◆ YOUR INSTRUCTIONS
Please keep to the lines below from the one with "left elbow: (797, 546)" through the one with "right hip: (573, 327)", and restate them word for word, ends included.

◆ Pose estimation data
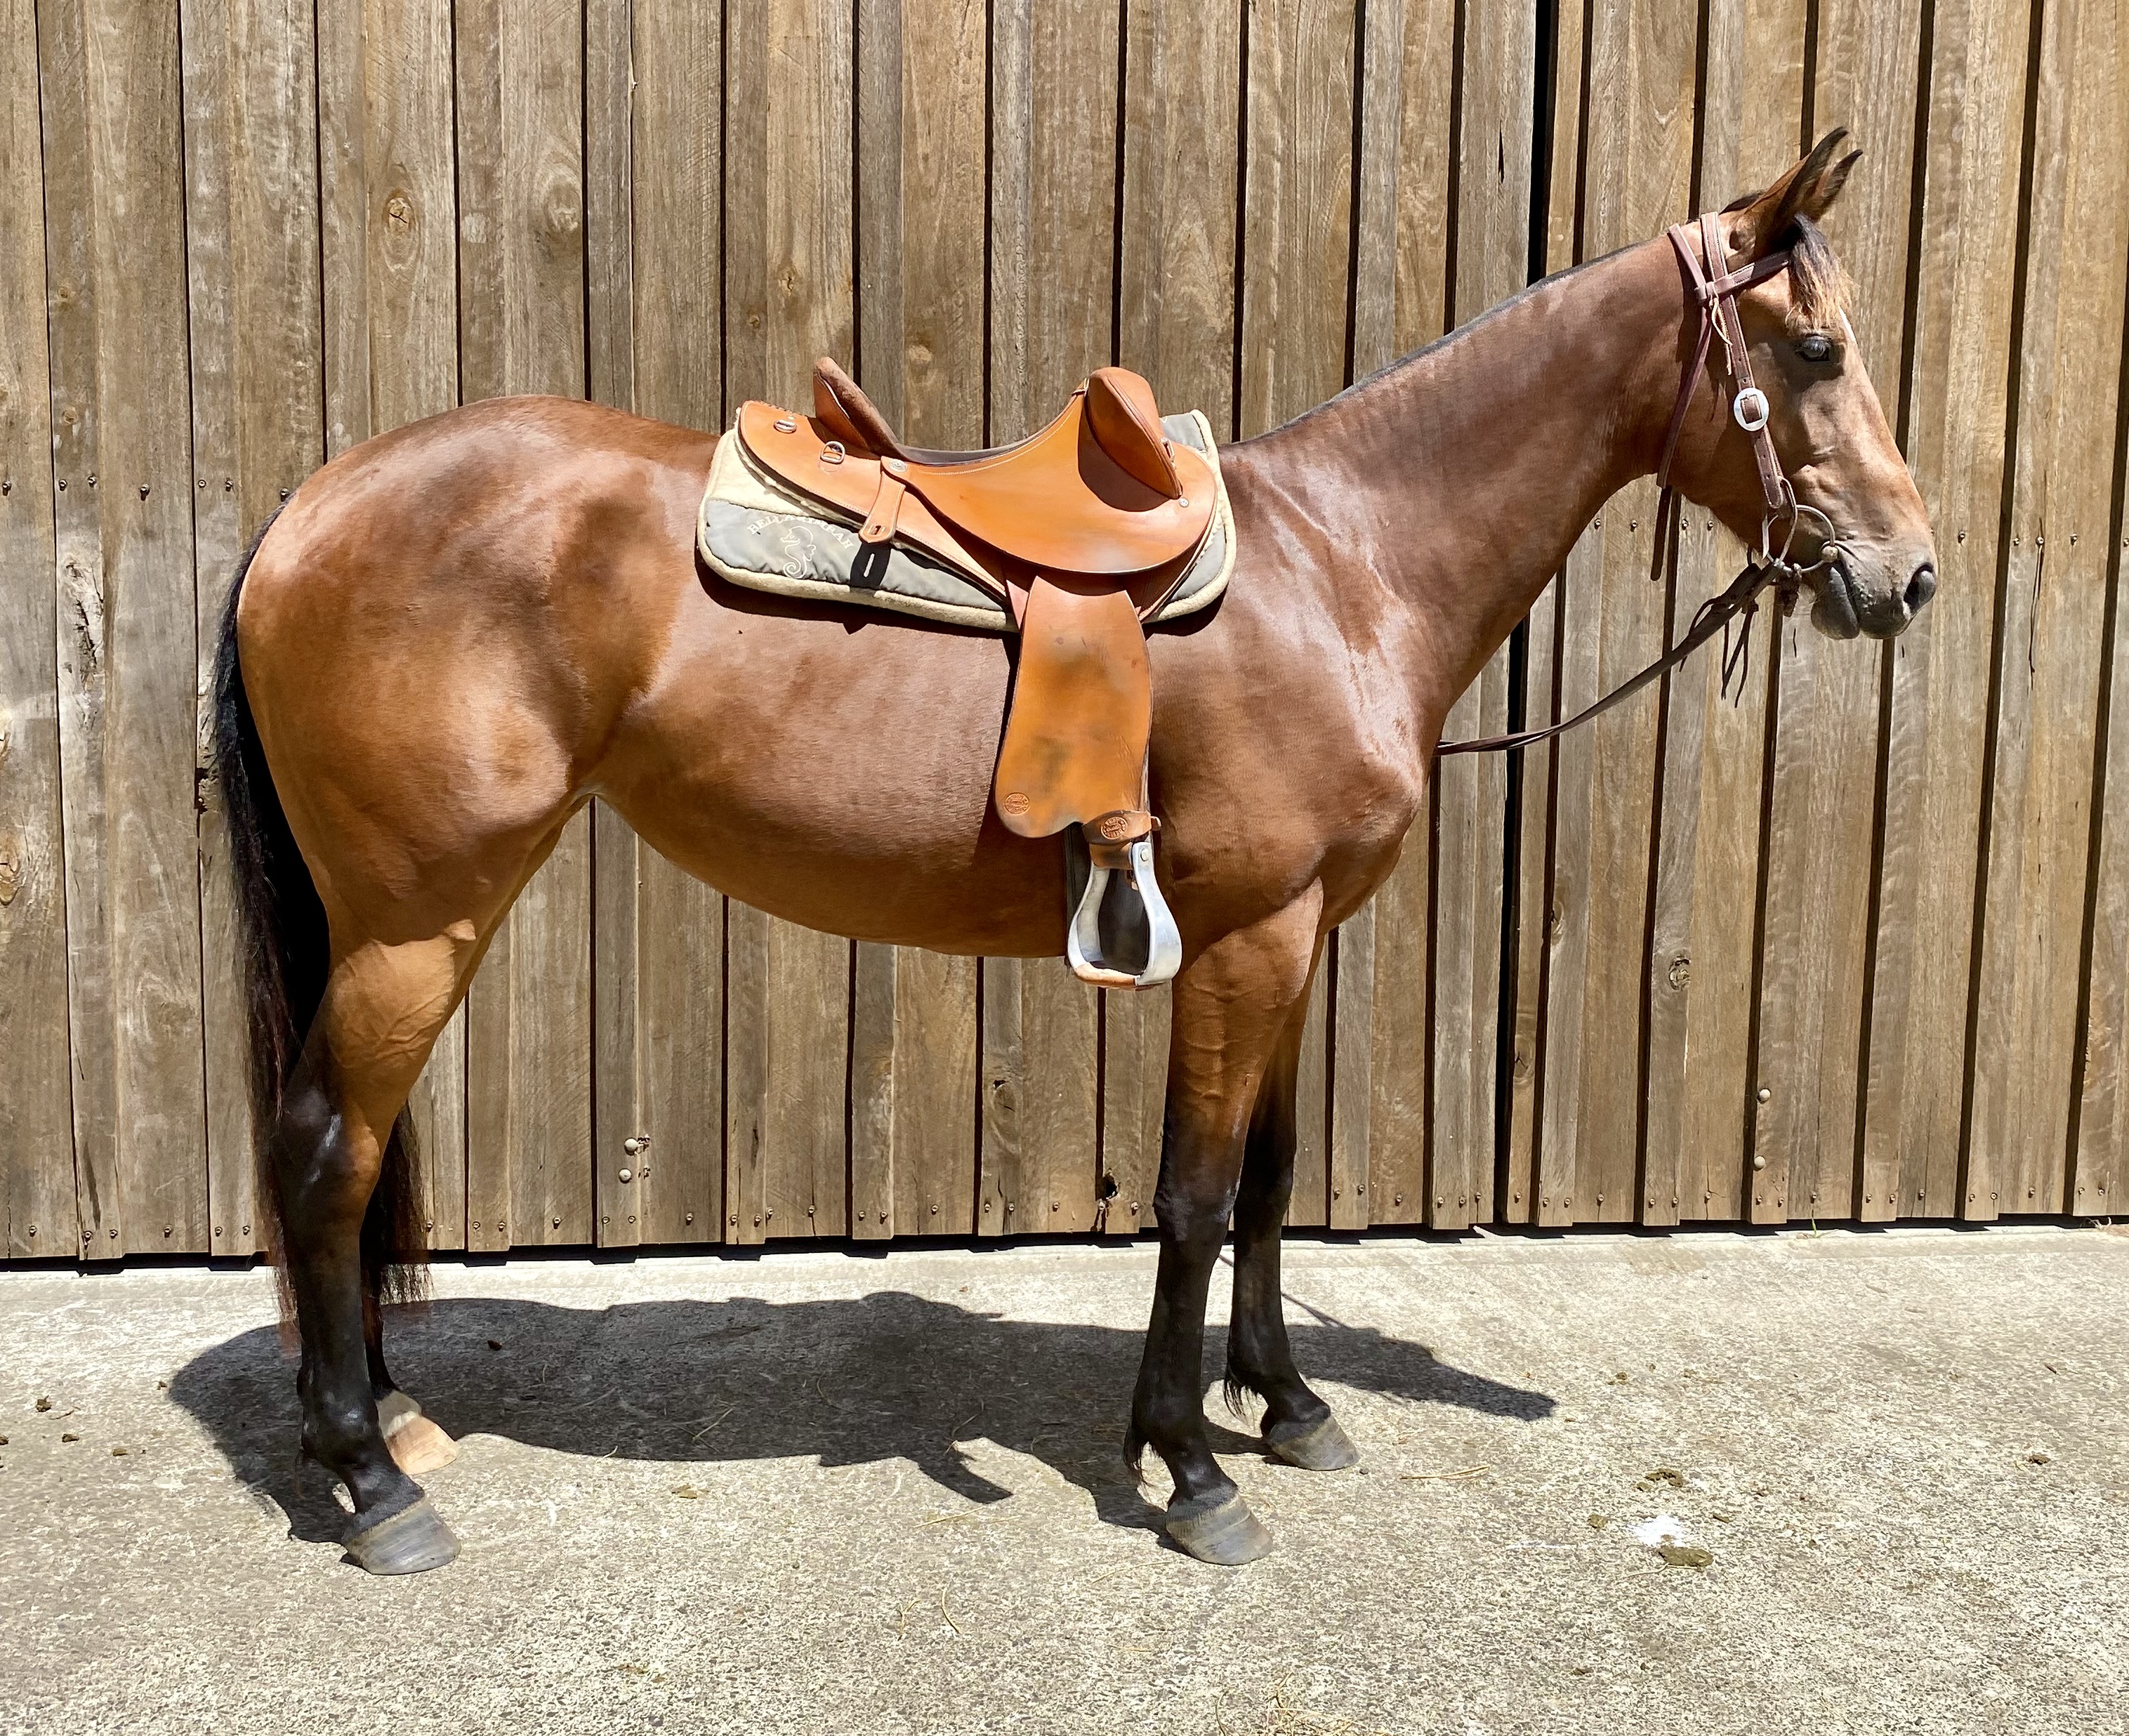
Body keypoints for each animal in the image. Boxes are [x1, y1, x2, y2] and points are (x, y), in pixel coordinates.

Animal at [215, 132, 1934, 1573]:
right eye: (1817, 350)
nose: (1908, 577)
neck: (1350, 566)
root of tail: (309, 507)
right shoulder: (1244, 943)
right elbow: (1189, 1195)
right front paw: (1189, 1464)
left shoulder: (1296, 935)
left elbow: (1267, 1183)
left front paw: (1286, 1406)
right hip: (418, 924)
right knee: (322, 1152)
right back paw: (371, 1478)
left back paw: (384, 1422)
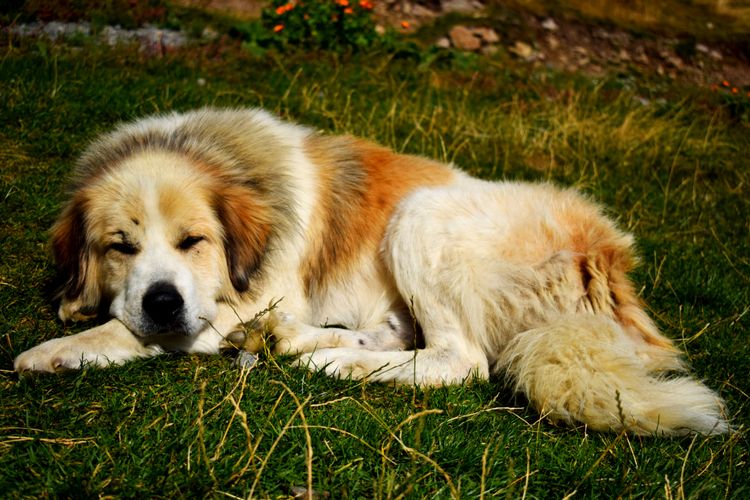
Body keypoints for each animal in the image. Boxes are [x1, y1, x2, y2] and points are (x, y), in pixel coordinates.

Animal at [13, 108, 728, 434]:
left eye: (194, 241)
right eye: (120, 247)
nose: (162, 300)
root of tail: (605, 260)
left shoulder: (245, 297)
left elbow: (131, 329)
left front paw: (57, 350)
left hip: (418, 215)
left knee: (460, 360)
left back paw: (332, 360)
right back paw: (308, 342)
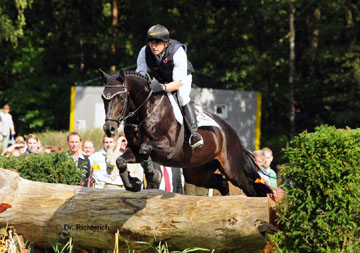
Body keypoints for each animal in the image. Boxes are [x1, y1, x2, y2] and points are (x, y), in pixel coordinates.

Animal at [100, 68, 272, 197]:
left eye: (121, 97)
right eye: (103, 98)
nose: (109, 129)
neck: (146, 110)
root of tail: (232, 132)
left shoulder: (167, 148)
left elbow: (145, 148)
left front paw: (152, 175)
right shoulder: (133, 150)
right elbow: (121, 160)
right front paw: (132, 183)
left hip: (231, 169)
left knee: (250, 186)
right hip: (198, 171)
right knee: (221, 182)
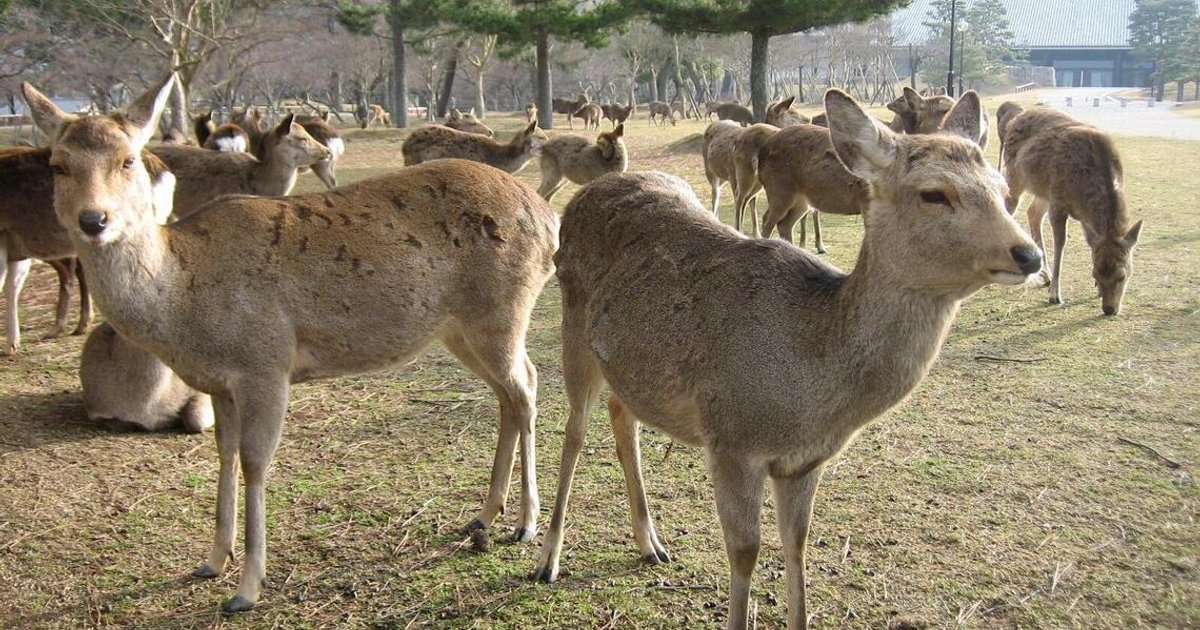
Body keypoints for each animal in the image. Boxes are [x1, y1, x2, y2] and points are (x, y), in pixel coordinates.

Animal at [531, 88, 1044, 630]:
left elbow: (797, 546)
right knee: (574, 431)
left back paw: (650, 543)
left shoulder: (805, 461)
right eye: (934, 193)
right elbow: (745, 553)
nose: (1028, 254)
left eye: (1002, 187)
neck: (810, 393)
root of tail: (588, 193)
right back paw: (547, 558)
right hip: (573, 327)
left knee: (621, 414)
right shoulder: (731, 441)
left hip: (630, 364)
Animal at [1000, 104, 1143, 315]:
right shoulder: (1058, 200)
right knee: (1008, 206)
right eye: (1095, 273)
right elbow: (1060, 242)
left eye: (1122, 276)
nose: (1109, 309)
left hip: (1043, 189)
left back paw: (1045, 274)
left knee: (1033, 213)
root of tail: (1015, 119)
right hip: (1014, 174)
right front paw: (1055, 295)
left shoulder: (1055, 197)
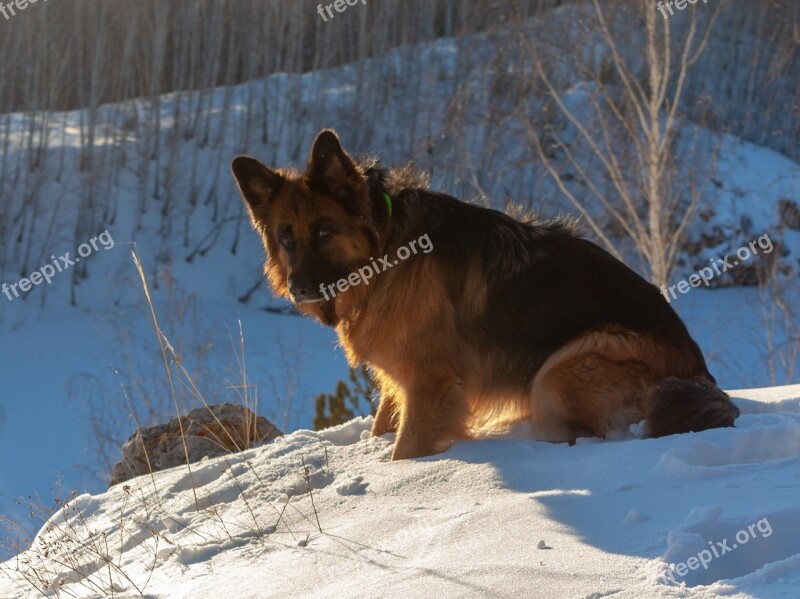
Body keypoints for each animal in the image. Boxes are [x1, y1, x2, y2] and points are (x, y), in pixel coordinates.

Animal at [230, 130, 736, 460]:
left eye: (323, 231)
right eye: (287, 238)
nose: (299, 288)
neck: (387, 251)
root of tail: (700, 373)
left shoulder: (431, 385)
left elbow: (403, 451)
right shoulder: (401, 383)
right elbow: (382, 426)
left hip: (564, 366)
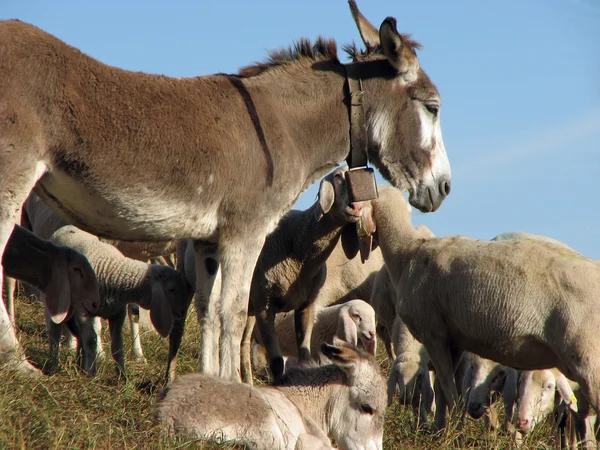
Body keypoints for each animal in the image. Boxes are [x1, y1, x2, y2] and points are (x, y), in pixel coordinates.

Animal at [47, 225, 192, 376]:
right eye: (172, 290)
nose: (182, 312)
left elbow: (128, 323)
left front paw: (130, 364)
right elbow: (92, 332)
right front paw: (95, 361)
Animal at [364, 185, 600, 430]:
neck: (408, 252)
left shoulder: (432, 333)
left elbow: (447, 386)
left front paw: (452, 430)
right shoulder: (453, 338)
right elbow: (443, 388)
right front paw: (442, 427)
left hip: (588, 357)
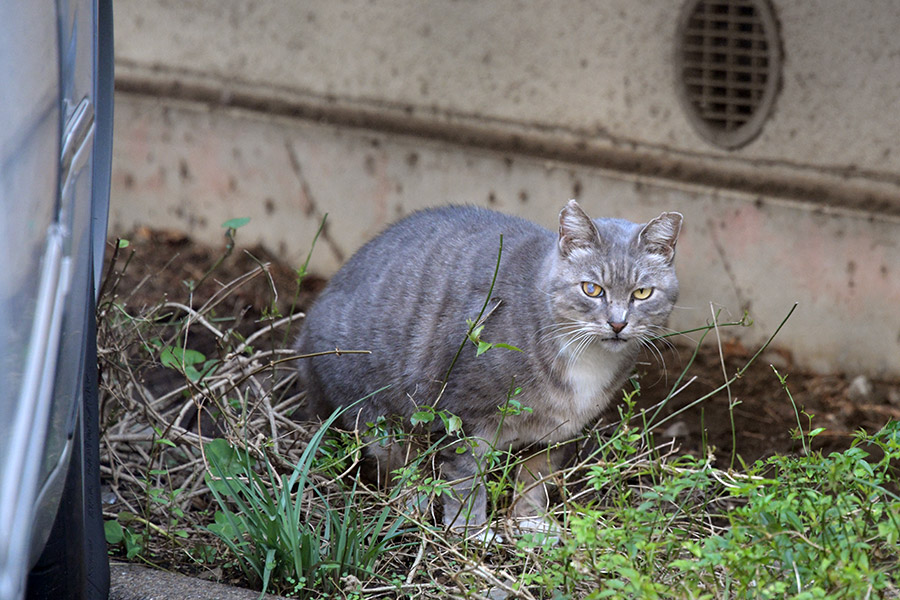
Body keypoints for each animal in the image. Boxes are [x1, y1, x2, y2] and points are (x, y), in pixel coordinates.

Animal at [296, 199, 684, 536]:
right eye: (591, 289)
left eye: (642, 293)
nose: (617, 324)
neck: (588, 360)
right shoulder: (465, 418)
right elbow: (466, 480)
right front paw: (471, 532)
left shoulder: (553, 434)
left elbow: (535, 481)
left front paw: (531, 527)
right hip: (377, 418)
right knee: (400, 470)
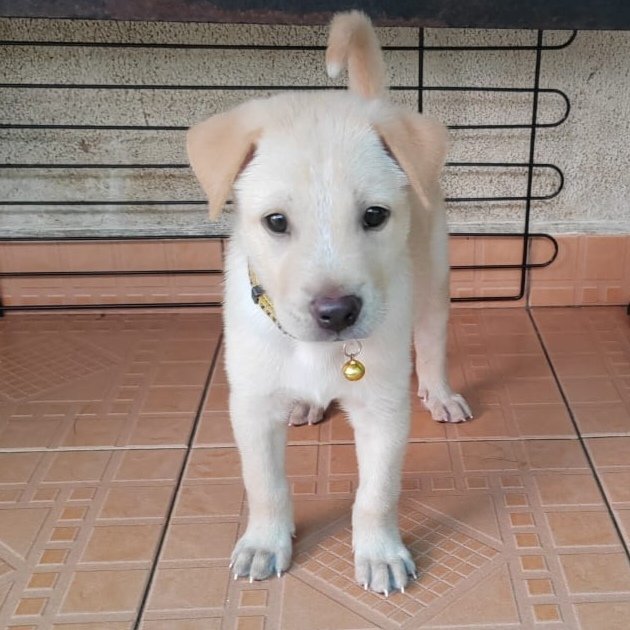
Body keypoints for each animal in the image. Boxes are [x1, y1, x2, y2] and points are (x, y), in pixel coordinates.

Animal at [185, 9, 472, 596]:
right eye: (275, 222)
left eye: (375, 216)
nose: (337, 313)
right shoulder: (251, 405)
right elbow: (266, 485)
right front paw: (264, 543)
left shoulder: (384, 411)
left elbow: (376, 495)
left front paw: (380, 553)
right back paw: (308, 404)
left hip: (433, 278)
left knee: (432, 344)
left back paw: (440, 393)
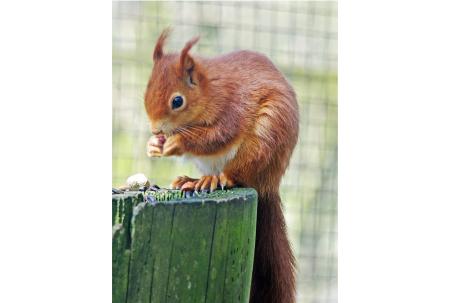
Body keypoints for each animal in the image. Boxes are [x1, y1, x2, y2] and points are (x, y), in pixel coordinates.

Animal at [144, 29, 298, 303]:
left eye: (177, 101)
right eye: (147, 90)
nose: (156, 129)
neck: (208, 91)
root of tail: (269, 183)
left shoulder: (232, 107)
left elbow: (217, 136)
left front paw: (178, 142)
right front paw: (154, 145)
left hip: (263, 143)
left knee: (238, 174)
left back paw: (217, 180)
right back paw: (191, 180)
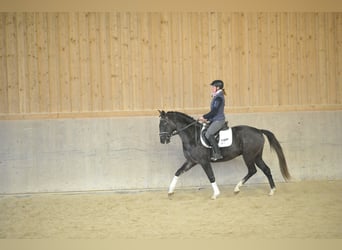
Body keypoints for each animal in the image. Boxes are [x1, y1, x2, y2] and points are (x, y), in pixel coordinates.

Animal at [159, 110, 290, 200]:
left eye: (164, 123)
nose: (162, 140)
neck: (192, 137)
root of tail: (258, 130)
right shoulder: (191, 161)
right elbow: (178, 172)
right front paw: (170, 191)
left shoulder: (204, 161)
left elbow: (211, 176)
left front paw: (215, 194)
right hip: (257, 156)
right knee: (266, 169)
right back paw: (271, 191)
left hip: (248, 156)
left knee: (252, 170)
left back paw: (237, 188)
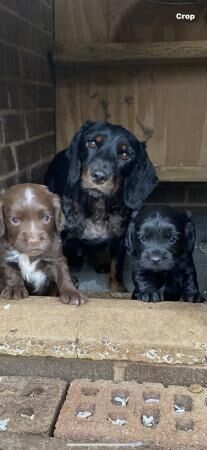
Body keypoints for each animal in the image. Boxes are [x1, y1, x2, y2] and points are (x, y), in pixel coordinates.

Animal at [45, 120, 158, 288]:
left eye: (125, 155)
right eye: (91, 143)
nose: (99, 176)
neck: (97, 204)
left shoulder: (120, 238)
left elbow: (116, 266)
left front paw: (118, 288)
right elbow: (62, 262)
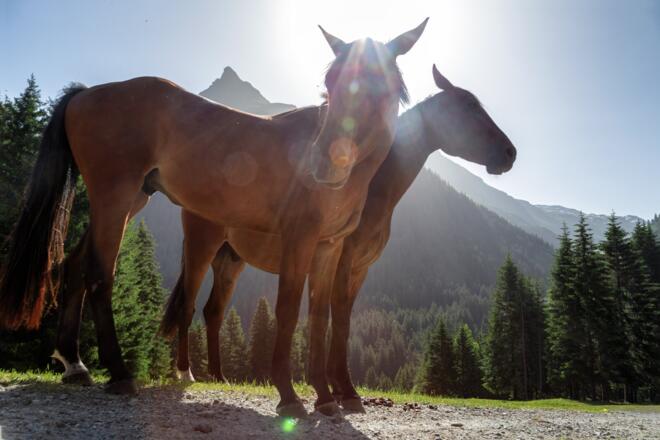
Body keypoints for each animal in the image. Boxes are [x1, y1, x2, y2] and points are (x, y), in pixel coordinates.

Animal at [0, 20, 429, 418]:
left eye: (382, 86)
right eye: (330, 82)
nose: (322, 163)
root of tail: (86, 94)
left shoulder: (329, 247)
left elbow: (320, 317)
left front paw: (326, 397)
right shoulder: (299, 240)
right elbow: (288, 310)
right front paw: (290, 395)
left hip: (130, 200)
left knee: (74, 266)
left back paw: (75, 364)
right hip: (115, 199)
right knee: (100, 276)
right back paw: (119, 373)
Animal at [162, 65, 517, 412]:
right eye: (469, 107)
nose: (509, 153)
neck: (369, 184)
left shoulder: (358, 269)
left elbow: (336, 320)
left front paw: (333, 389)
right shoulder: (342, 262)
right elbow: (339, 319)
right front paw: (341, 389)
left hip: (230, 261)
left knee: (213, 311)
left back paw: (218, 376)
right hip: (201, 247)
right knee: (187, 306)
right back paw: (186, 373)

◆ RESULT
left elbow: (797, 546)
right knee: (574, 431)
left back paw: (650, 543)
left shoulder: (805, 461)
right eye: (934, 193)
right elbow: (745, 553)
nose: (1028, 254)
left eye: (1002, 187)
neck: (810, 393)
root of tail: (588, 193)
right back paw: (547, 558)
right hip: (573, 327)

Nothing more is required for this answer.